What a treat it is to have not one, but two actors performing at their peak performance in the same movie. Geoffrey Rush, who is no stranger to being a total badass, plays King George VI’s therapist. Although Rush plays a slight variation of his past characters, he does it so well and injects enough variety to distinguish himself, you don’t mind watching Rush retread the same path. Lionel Logue’s confidence and positive outlook stands in sharp contrast to his pupil’s lack of self confidence and besides the king’s wife and daughters, Logue seems to be the only other person who really cares to see the king succeed in overcoming his stammer (and that’s not simply because he’s getting paid to treat the king). Logue is sort of like Mary Poppins in the sense that he comes into a dour situation and makes things all perfect again. He serves as the reassuring emotional anchor in the picture, which helps to make the audience want to see the therapist succeed in helping the king and for the two of them to forge a lasting friendship. As he’s done in many of his films, Rush adds a healthy dose of humor to THE KING’S SPEECH. His unconventional practices of treating the king and his insistence on treating the king as an equal provide for humorous moments as does the therapist’s hilariously sharp wit.

As little as is known of the director, Tom Hooper, the same can be said of his cinematographer, Danny Cohen. This duo seems to have come out of nowhere and fashion together one of the most beautiful looking films of 2010. Cohen and Hooper beautifully utilize the screen space to compose pause-worthy frames.

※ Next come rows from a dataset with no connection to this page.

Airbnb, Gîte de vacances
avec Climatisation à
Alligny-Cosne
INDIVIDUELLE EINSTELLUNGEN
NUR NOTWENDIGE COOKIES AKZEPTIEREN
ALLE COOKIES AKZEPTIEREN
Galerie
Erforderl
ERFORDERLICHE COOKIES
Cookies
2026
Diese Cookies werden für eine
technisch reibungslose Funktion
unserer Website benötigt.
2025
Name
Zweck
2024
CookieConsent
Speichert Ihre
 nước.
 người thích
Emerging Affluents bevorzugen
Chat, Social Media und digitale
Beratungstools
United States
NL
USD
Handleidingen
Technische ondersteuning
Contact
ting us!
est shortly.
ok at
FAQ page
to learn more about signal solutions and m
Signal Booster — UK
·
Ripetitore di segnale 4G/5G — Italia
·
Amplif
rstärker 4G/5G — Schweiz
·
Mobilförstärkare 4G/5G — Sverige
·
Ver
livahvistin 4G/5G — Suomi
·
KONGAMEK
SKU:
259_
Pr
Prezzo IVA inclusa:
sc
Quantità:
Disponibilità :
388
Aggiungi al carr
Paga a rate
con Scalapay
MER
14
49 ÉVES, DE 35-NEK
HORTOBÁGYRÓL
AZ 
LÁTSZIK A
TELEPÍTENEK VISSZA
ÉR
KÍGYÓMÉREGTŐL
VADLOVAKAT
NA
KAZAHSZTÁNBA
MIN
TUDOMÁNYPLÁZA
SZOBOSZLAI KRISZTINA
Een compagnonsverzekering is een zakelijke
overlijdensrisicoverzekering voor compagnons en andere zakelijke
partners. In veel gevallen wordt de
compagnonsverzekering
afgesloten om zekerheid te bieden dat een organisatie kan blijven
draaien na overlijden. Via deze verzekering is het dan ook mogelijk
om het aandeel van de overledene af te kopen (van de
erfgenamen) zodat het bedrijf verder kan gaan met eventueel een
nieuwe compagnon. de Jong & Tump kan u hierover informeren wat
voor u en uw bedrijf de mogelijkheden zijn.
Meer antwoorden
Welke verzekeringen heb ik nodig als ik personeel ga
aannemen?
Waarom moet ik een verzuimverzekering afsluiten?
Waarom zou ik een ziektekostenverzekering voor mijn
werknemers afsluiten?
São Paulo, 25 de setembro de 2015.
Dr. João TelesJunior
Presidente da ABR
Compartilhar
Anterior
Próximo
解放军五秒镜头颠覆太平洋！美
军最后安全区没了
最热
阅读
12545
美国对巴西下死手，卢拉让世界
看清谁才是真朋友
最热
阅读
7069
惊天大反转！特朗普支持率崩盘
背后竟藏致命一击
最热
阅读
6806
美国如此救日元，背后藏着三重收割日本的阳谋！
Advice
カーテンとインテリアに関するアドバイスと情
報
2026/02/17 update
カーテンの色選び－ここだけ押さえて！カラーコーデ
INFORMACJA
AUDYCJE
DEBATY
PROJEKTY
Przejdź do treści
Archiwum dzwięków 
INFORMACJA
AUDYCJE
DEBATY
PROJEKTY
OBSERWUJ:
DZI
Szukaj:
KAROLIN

Through the use of composition, a desaturated color palette, and lighting that employs strong contrasts between light and dark, the film paints a picture of cold and foreboding grimness that appropriately reflects England’s moment of crisis in the face of impending war, the abdication of the Duke of Windsor from the throne, and the ascension of his stammering brother toward whom no one seemed to have any confidence in. Hooper and Cohen craft this film with a sure and disciplined hand that makes it all the more wondrous that such no-names could have made something like this.

THE KING’S SPEECH may not contain the excitement of a modern psychological thriller like BLACK SWAN does or the relatable drama in THE SOCIAL NETWORK and this film may even turn some off with its British genteelism. However, you can’t ask for more compelling conflicts than what you will find here and its sharp and acerbic humor is worth the price of admission alone. This isn’t Merchant/Ivory if that’s what you suspect this movie is. This movie is not about a bunch of Brits who break the sexual mores of Victorian society in subtle ways that pale in comparison to the shit we see in modern society. THE KING’S SPEECH is more relatable. Its inspirational in every way that it is dramatic and funny. This is a film not to be missed and its one you will surely hear more about as Oscar season draws nearer.